Sébastien Wojdan se livre devant nous à une méticuleuse inspection de sa propre performativité : après avoir inscrit au mur ses mesures (pouls, taille, poids, tour de tête, tour de taille…), il débute, sans un mot, son championnat personnel. Tous les objets de cet atelier deviennent les outils d’un dépassement de soi : il manipule, envoie, lance, fait tomber puis rattrape des dizaines d’objets allant des tasses à café aux couteaux en passant par des cigarettes. Il y a du clown et une vraie poésie dans la manipulation de ces objets qui, extraits de la banalité de leurs usages, restent soumis à une forme de précarité, car dépendants du « succès » de leur manipulateur. Sébastien Wojdan crée ici un monde d’équilibre et de fragilité où rien n’est jamais vraiment acquis.

Pitoyables héros

© Jean-Claude Leblanc

Au milieu de ce blanc, tout est contrasté : il y a des absurdités, des incohérences visuelles… Et puis les mots magiques de Kae Tempest, extraits des Nouveaux Anciens : « Les dieux sont au PMU, les dieux sont au café […] les dieux sont nés, ils vivent un temps et puis ils vont mourir ». Le regard droit et la voix neutre, Sébastien Wojdan nous raconte avec calme les plus grands contrastes de l’être humain, perdu entre « le pitoyable » et « l’héroïque ». Ces mots nous parviennent avec force, de la bouche d’un homme qui nous a murmuré son secret : celui d’une hypocondrie et d’une boulimie qui lui collent à la peau.
La réponse qu’il a trouvée, ou du moins la mise en sourdine de cette cacophonie intérieure, c’est la course. Par la projection vidéo, on entre dans cet exercice quotidien qu’il s’inflige depuis plus de vingt ans, sport détesté mais expiatoire.
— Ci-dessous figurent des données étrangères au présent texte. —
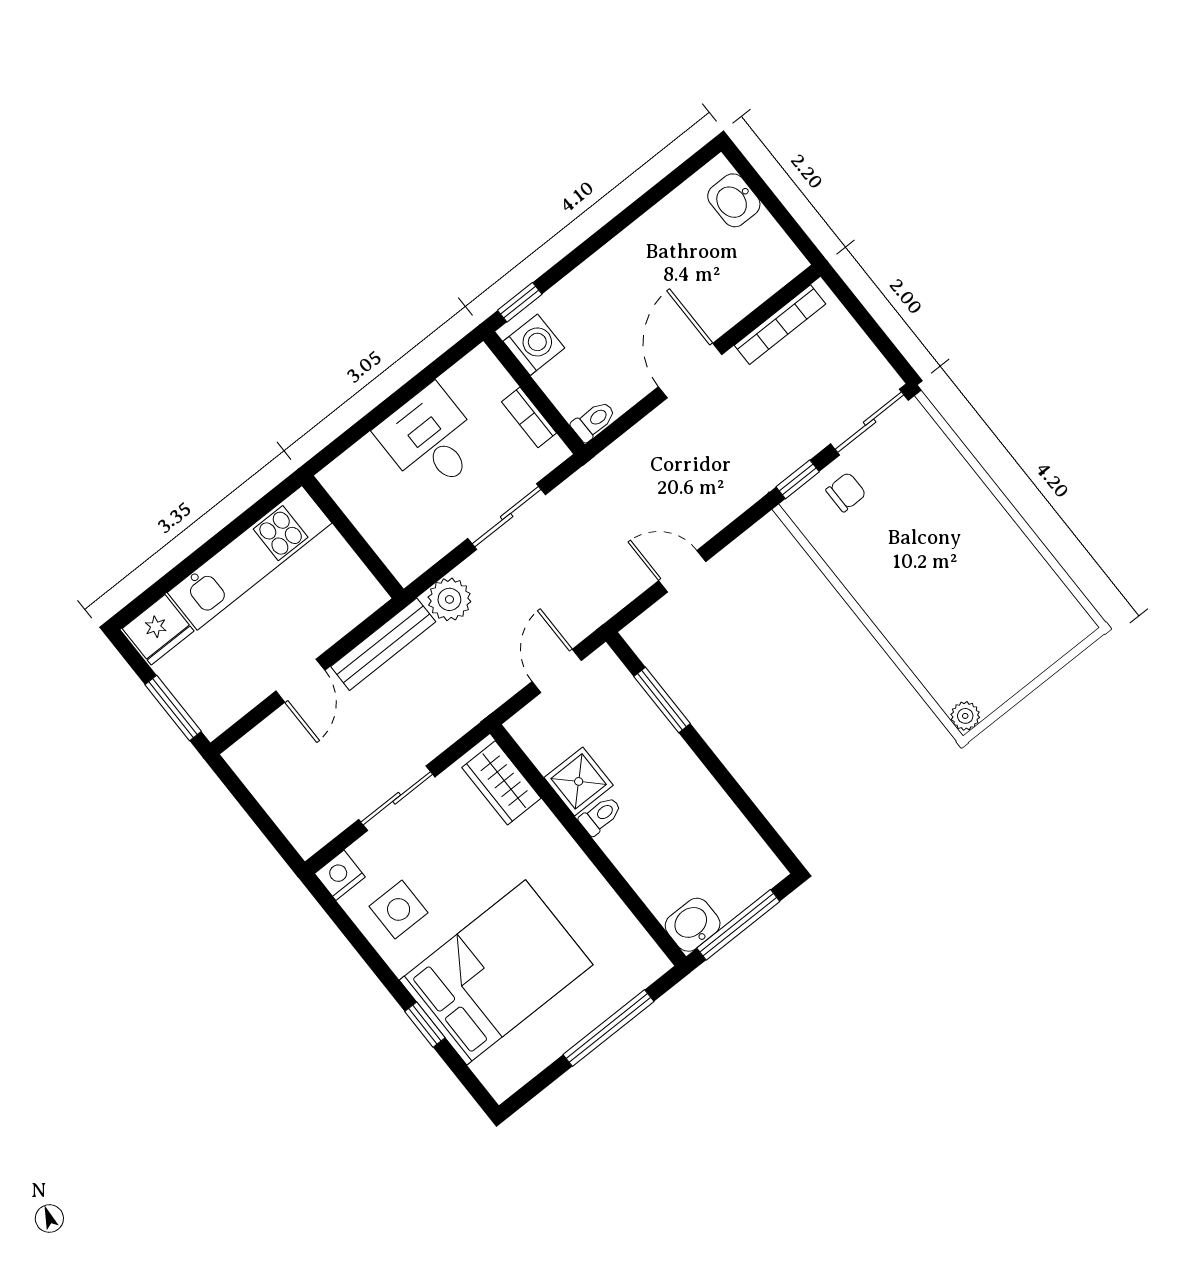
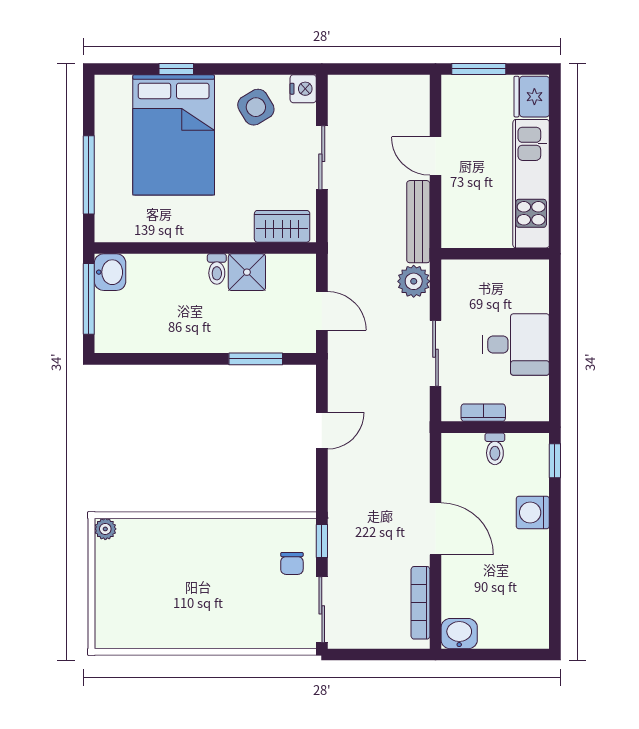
washbasin: (734, 200) -> (459, 634), moved
washing machine: (534, 345) -> (533, 513), moved, turned 90
toilet: (594, 421) -> (495, 449), moved
side table: (399, 909) -> (256, 107), turned -31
Il y a de l’humour, toujours, mais aussi une grande mélancolie : Sébastien Wojdan nous rend témoins de son éternel besoin de dépassement, et de la fine frontière entre l’extase et la folie.

La dernière chute

Le spectacle repose sur un crescendo subtil et sensible vers la violence mais aussi vers la libération. Le regard s’assombrit, le corps se marque, les objets changent : il y a des couteaux-papillons, des flèches d’arc, des clous… Le polystyrène se transperce et les cœurs s’ouvrent. On rit de moins en moins face à ce clown et la gravité de son existence. La musique prend de plus en plus de place, tout comme cet étrange carré rouge qui grandit sur le mur blanc. La reprise de Bohemian Rhapsody au clavecin laisse la place à la guitare électrique et aux sonorités techno : le grondement monte, apocalyptique mais libérateur.
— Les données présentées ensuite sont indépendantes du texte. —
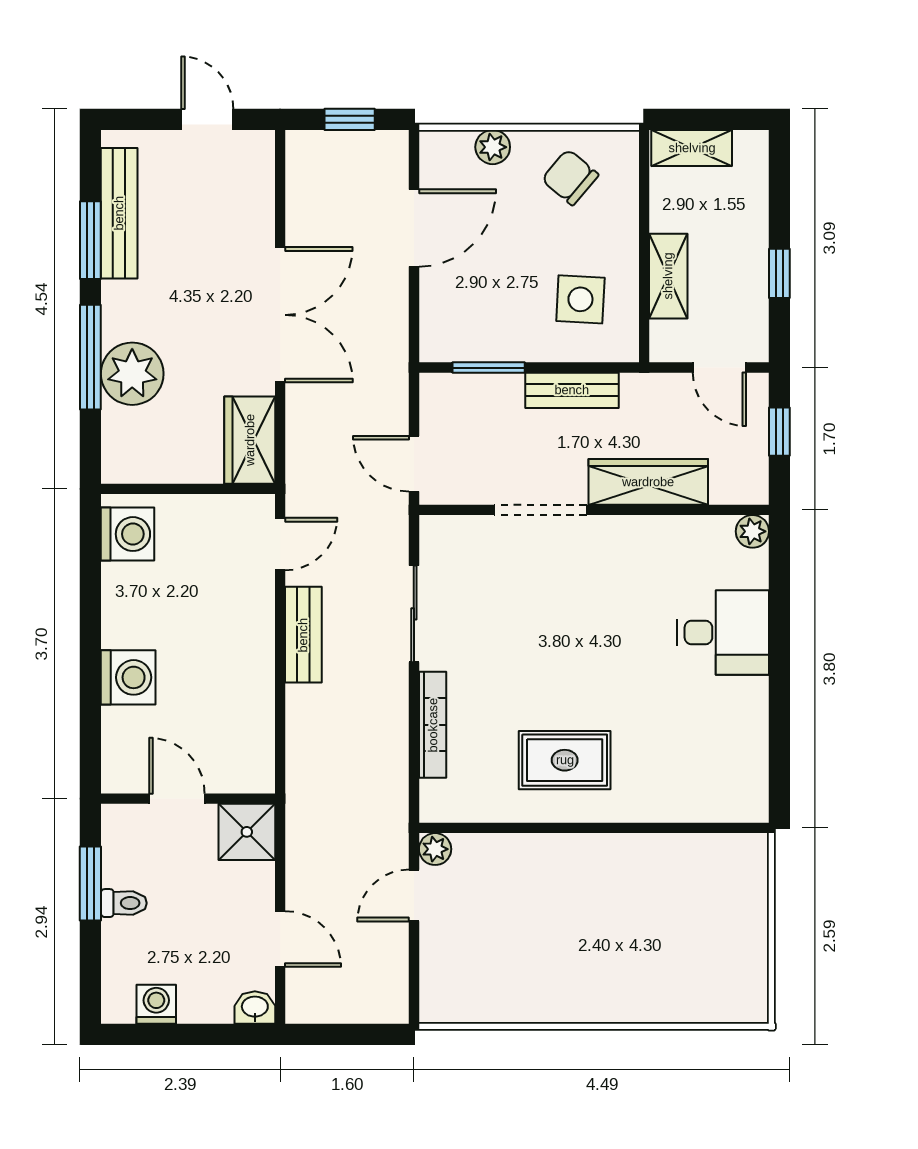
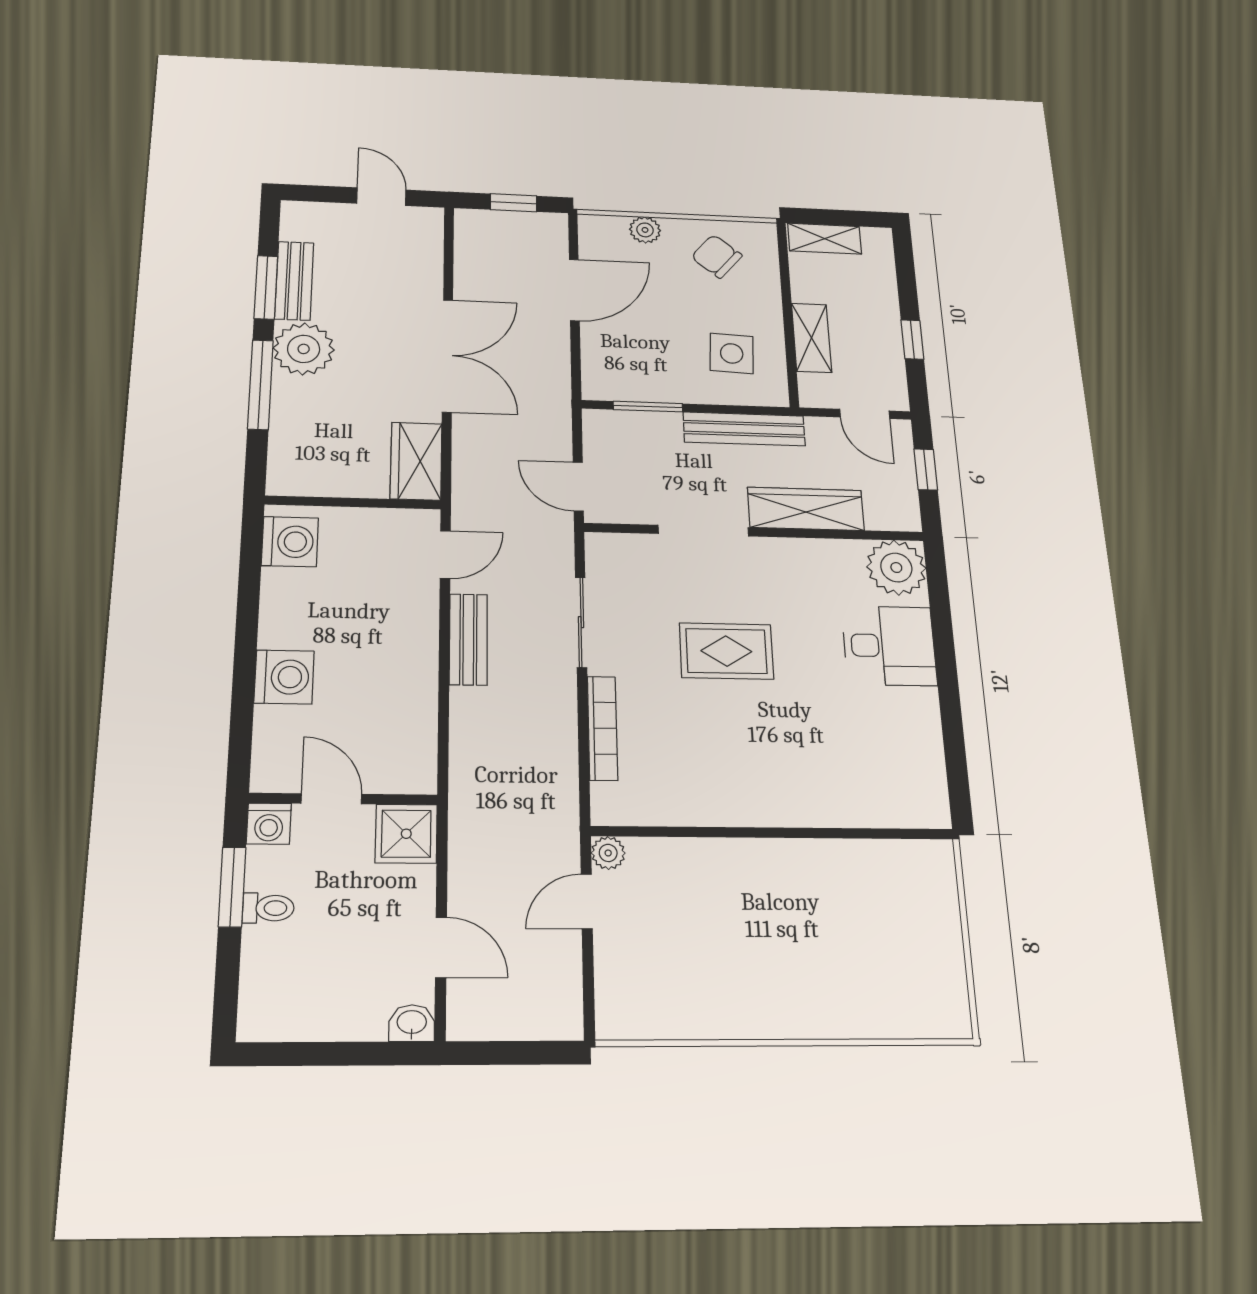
bench: (119, 213) -> (294, 281), width x0.73
plant: (132, 374) -> (304, 349), moved
bench: (572, 390) -> (744, 429), width x1.36
plant: (752, 531) -> (896, 568), width x1.87, depth x1.87
rug: (565, 760) -> (726, 651), moved
washing machine: (156, 1004) -> (269, 824), moved, turned 180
C’est un effondrement salvateur, une catastrophe qu’on attend parfois pour avoir la preuve d’être vivant·e.

Dans un final que l’on ne doit pas trop dévoiler, Sébastien Wojdan atteint un état de transe qui laisse sans voix. Dans la fureur et la tempête, il trouve une délivrance, contrastant avec le blanc silence. C’est un effondrement salvateur, une catastrophe qu’on attend parfois pour avoir la preuve d’être vivant·e. Une destruction pour une renaissance, dans une très impressionnante physicalité et une sensibilité qui ne laissent pas de marbre.
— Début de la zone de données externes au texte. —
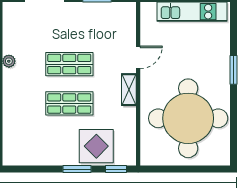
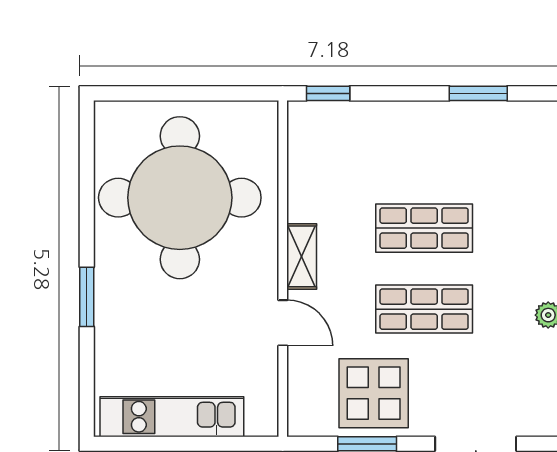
door: (138, 57) -> (283, 323), swing flipped
display table: (96, 146) -> (374, 393), moved
window: (77, 169) -> (478, 93), moved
Blanc est un spectacle qui marque parce qu’il ne triche pas. Sébastien Wojdan bouleverse avec un simple mot, un regard ou un geste. Il nous parle de lui comme il nous parle d’une humanité, et décortique avec finesse les contrastes de son âme et de toutes les autres. Il nous murmure ses plus grandes angoisses et les expie à l’aide de ses multiples talents de jongleur, acrobate, équilibriste, bricoleur, musicien… On traverse avec lui ces chemins de croix, où, étonnante et subversive, la délicatesse se fraye un chemin entre les névroses.

  • Blanc, conçu et interprété par Sébastien Wojdan, avec les regards extérieurs de Bauke Lievens, Félicien Graugnard, Federico Robledo et Chloé Derrouaz, jusqu’au 30 septembre 2023 au Théâtre Silvia Monfort (Paris).